Mechanical Breakdown Insurance: Coverage to assist in with out of pocket expenses for repairs.
Motor Truck Cargo Insurance: Covers freight or commodity and liability for cargo.
Motor Truck General Liability Insurance: This coverage protects motor carriers or for-hire truckers in claims for bodily injury, personal injury, property damage liability, advertising injury liability, medical payments, product & completed operations, and seven days or less coverage for damage to rented properties.
Non-Trucking Liability Insurance: Provides coverage for the use of a truck for non-business purposes when using your truck on days off.
On-Hook Coverage: Provides coverage of vehicles that are not owned by your business during towing or hauling.
Optional Downtime Coverage: Takes effect when your commercial truck undergoes downtime.
Passenger Accident Insurance: Provides coverage for the driver if an accident occurs while an uninsured passenger is in the vehicle.
Physical Damage Coverage: Protects your commercial vehicle when physical damage occurs.
Trailer Interchange Agreement Insurance: Provides coverage for damage to non-owned trailers when they receive physical damage.
These needs and requirements can often change as you haul for different carries that hold different expectations of coverage. Your insurance agent will be able to judge your needs and find you the best coverage options within that scope.

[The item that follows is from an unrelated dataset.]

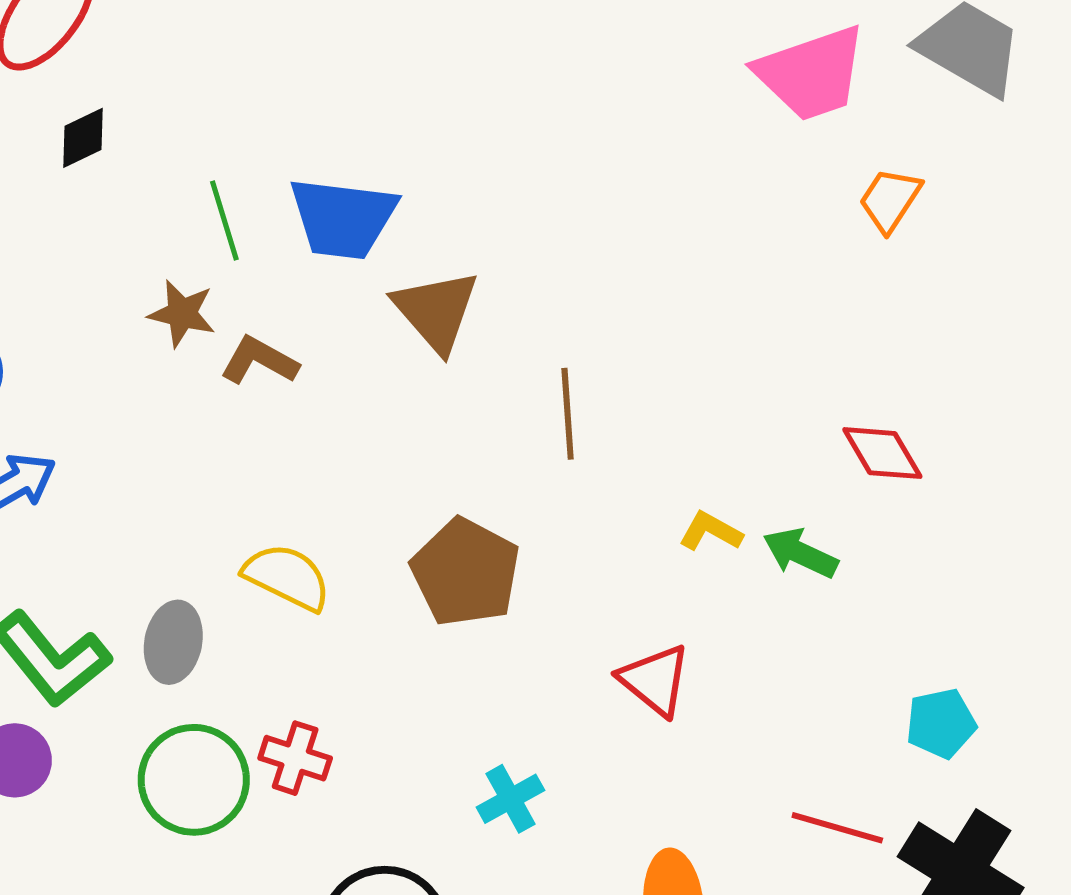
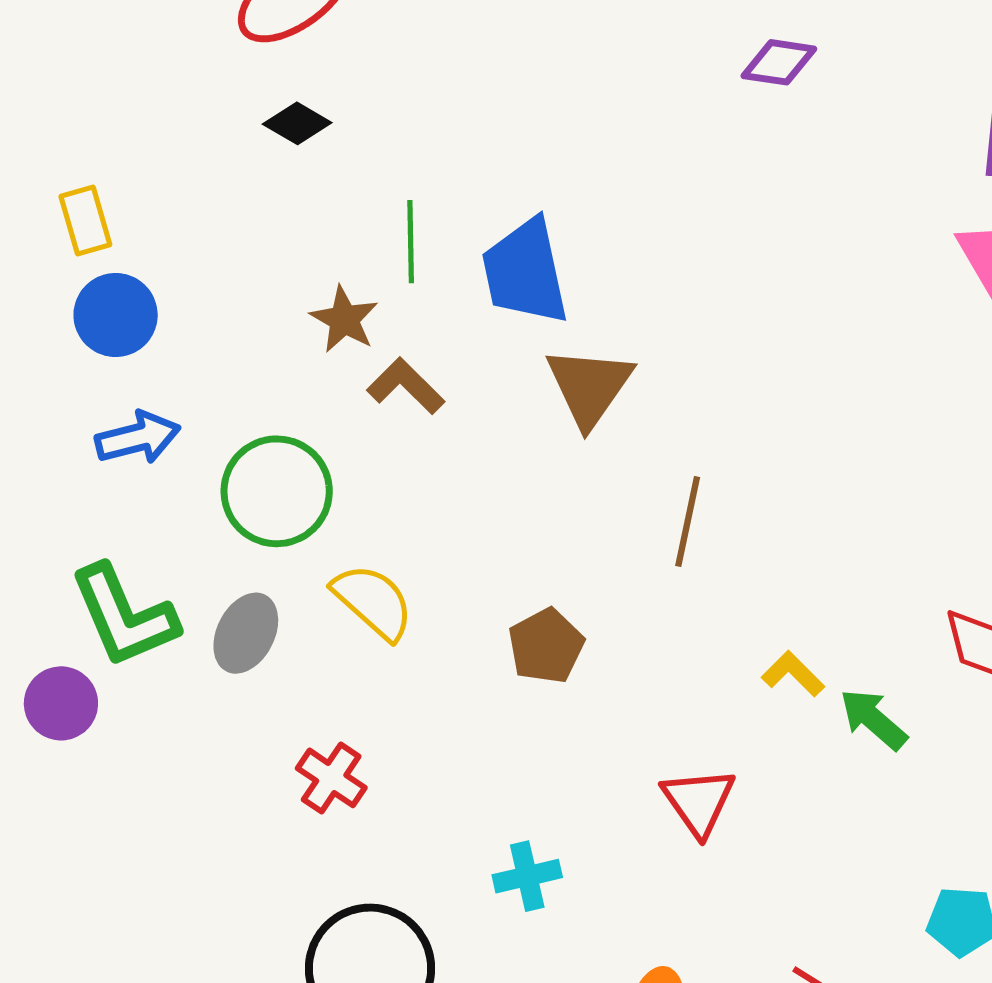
black diamond: (83, 138) -> (297, 123), turned 40
blue trapezoid: (343, 218) -> (525, 272), turned 55
brown pentagon: (466, 572) -> (546, 646), size x0.7
green circle: (194, 780) -> (277, 491), moved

The requirements to obtain commercial truck insurance are not as daunting as you may think; however you want to make sure you can provide as much information as possible for your company’s situation so your agent can effectively find the best fit policy for your needs. Here are some of the items you may need to get started:
First off you will need to have your CDL if you are hauling over 26,000 pounds. Also, you will want to keep in mind that if you have had your CDL for less than two yeas time, you will end up paying substantially more as you are seen as more of a risk. You will also need to have an active authority, meaning your MC and DOT numbers depending on what is applicable to your business to be able to obtain commercial insurance. Additionally to this you will need to be able to provide the specifics of the vehicles you are wanting to add to the policy including make, model, year, and the vin numbers.